Data items:

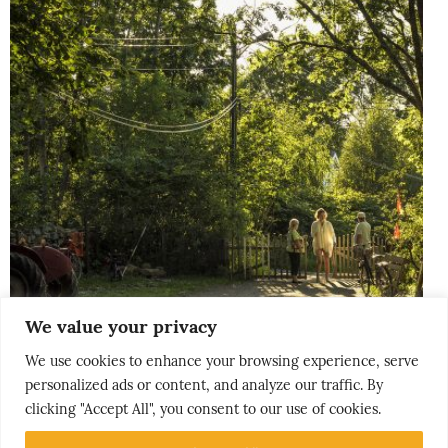
We value your privacy
We use cookies to enhance your browsing experience, serve
personalized ads or content, and analyze our traffic. By
THE NORDICS
clicking "Accept All", you consent to our use of cookies.
KLASSISK SØRLANDET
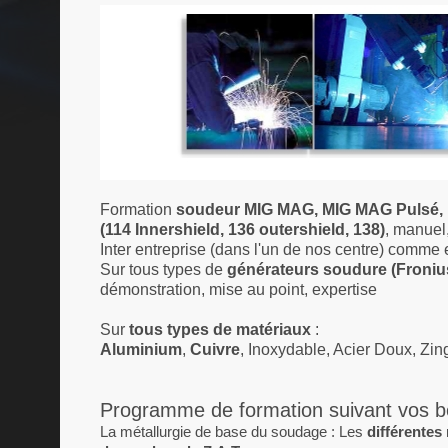
Formation
soudeur MIG MAG, MIG MAG Pulsé, Fil
(114 Innershield, 136 outershield, 138)
, manuel
Inter entreprise (dans l'un de nos centre) comme en
Sur tous types de
générateurs soudure (Fronius
démonstration, mise au point, expertise
Sur
tous types de matériaux
:
Aluminium
,
Cuivre
, Inoxydable, Acier Doux, Zin
Programme de formation suivant vos b
La métallurgie de base du soudage : Les
différentes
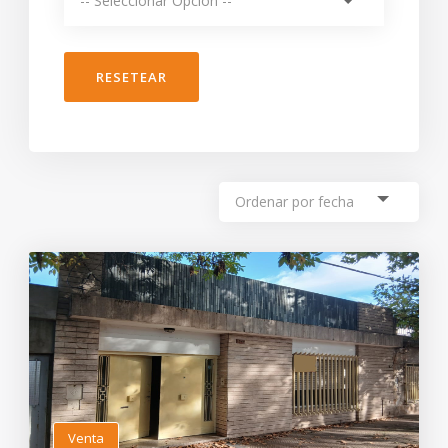
RESETEAR
Venta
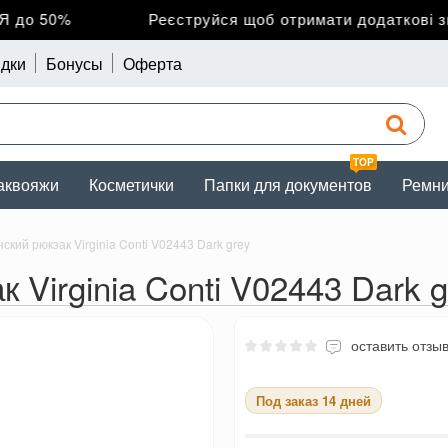
до 50%
Реєструйся щоб отримати додаткові зни
дки
Бонусы
Оферта
TOP
аквояжи
Косметички
Папки для документов
Ремн
кий рюкзак Virginia Conti V02443 Dark grey
Virginia Conti V02443 Dark g
оставить отзы
Под заказ 14 дней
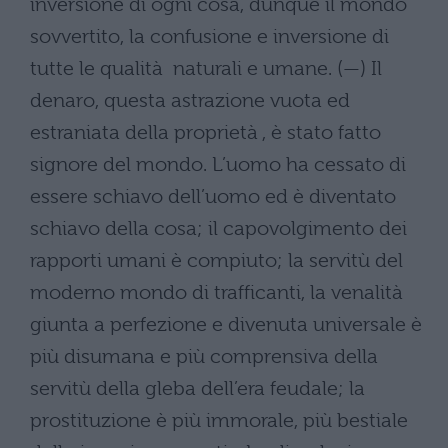
inversione di ogni cosa, dunque il mondo
sovvertito, la confusione e inversione di
tutte le qualità naturali e umane. (—) Il
denaro, questa astrazione vuota ed
estraniata della proprietà , è stato fatto
signore del mondo. L’uomo ha cessato di
essere schiavo dell’uomo ed è diventato
schiavo della cosa; il capovolgimento dei
rapporti umani è compiuto; la servitù del
moderno mondo di trafficanti, la venalità
giunta a perfezione e divenuta universale è
più disumana e più comprensiva della
servitù della gleba dell’era feudale; la
prostituzione è più immorale, più bestiale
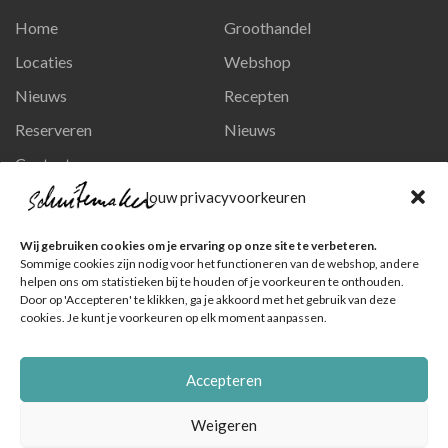
Home
Groothandel
Locaties
Webshop
Nieuws
Recepten
Reserveren
Nieuws
Contact
Privacy en persoonsgegevens
Jouw privacyvoorkeuren
Like ons op Facebook
Wij gebruiken cookies om je ervaring op onze site te verbeteren.
Ga naar onze pagina
Sommige cookies zijn nodig voor het functioneren van de webshop, andere
helpen ons om statistieken bij te houden of je voorkeuren te onthouden.
Volg ons op Instagram
Door op 'Accepteren' te klikken, ga je akkoord met het gebruik van deze
cookies. Je kunt je voorkeuren op elk moment aanpassen.
Ga naar onze pagina
Accepteren
Weigeren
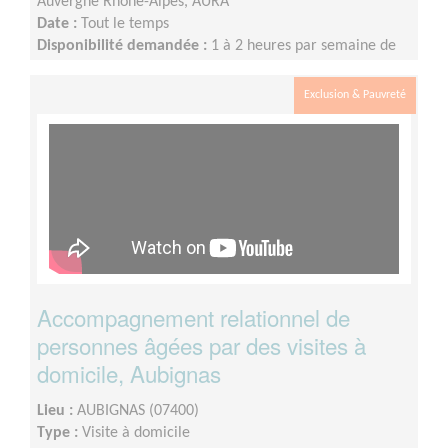
Auvergne Rhône-Alpes, AURA
Date :
Tout le temps
Disponibilité demandée :
1 à 2 heures par semaine de
façon régulière ou tous les 15 jours, éventuellement le
week-end.
Exclusion & Pauvreté
Accompagnement relationnel de
personnes âgées par des visites à
domicile, Aubignas
Lieu :
AUBIGNAS (07400)
Type :
Visite à domicile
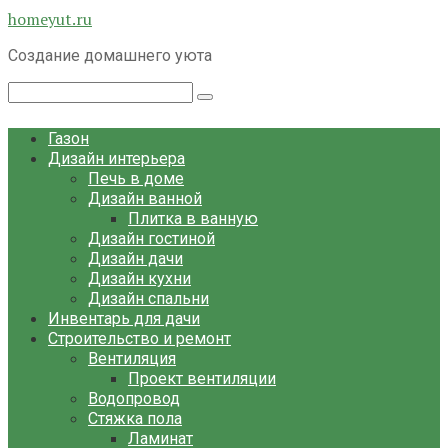
Перейти
homeyut.ru
к
Создание домашнего уюта
контенту
Поиск:
Газон
Дизайн интерьера
Печь в доме
Дизайн ванной
Плитка в ванную
Дизайн гостиной
Дизайн дачи
Дизайн кухни
Дизайн спальни
Инвентарь для дачи
Строительство и ремонт
Вентиляция
Проект вентиляции
Водопровод
Стяжка пола
Ламинат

PROBLEM TO SOLVE:
Filter the entries above down to the lines that contain the word "Accepteren".

RESPONSE BELOW:
Door op 'Accepteren' te klikken, ga je akkoord met het gebruik van deze
Accepteren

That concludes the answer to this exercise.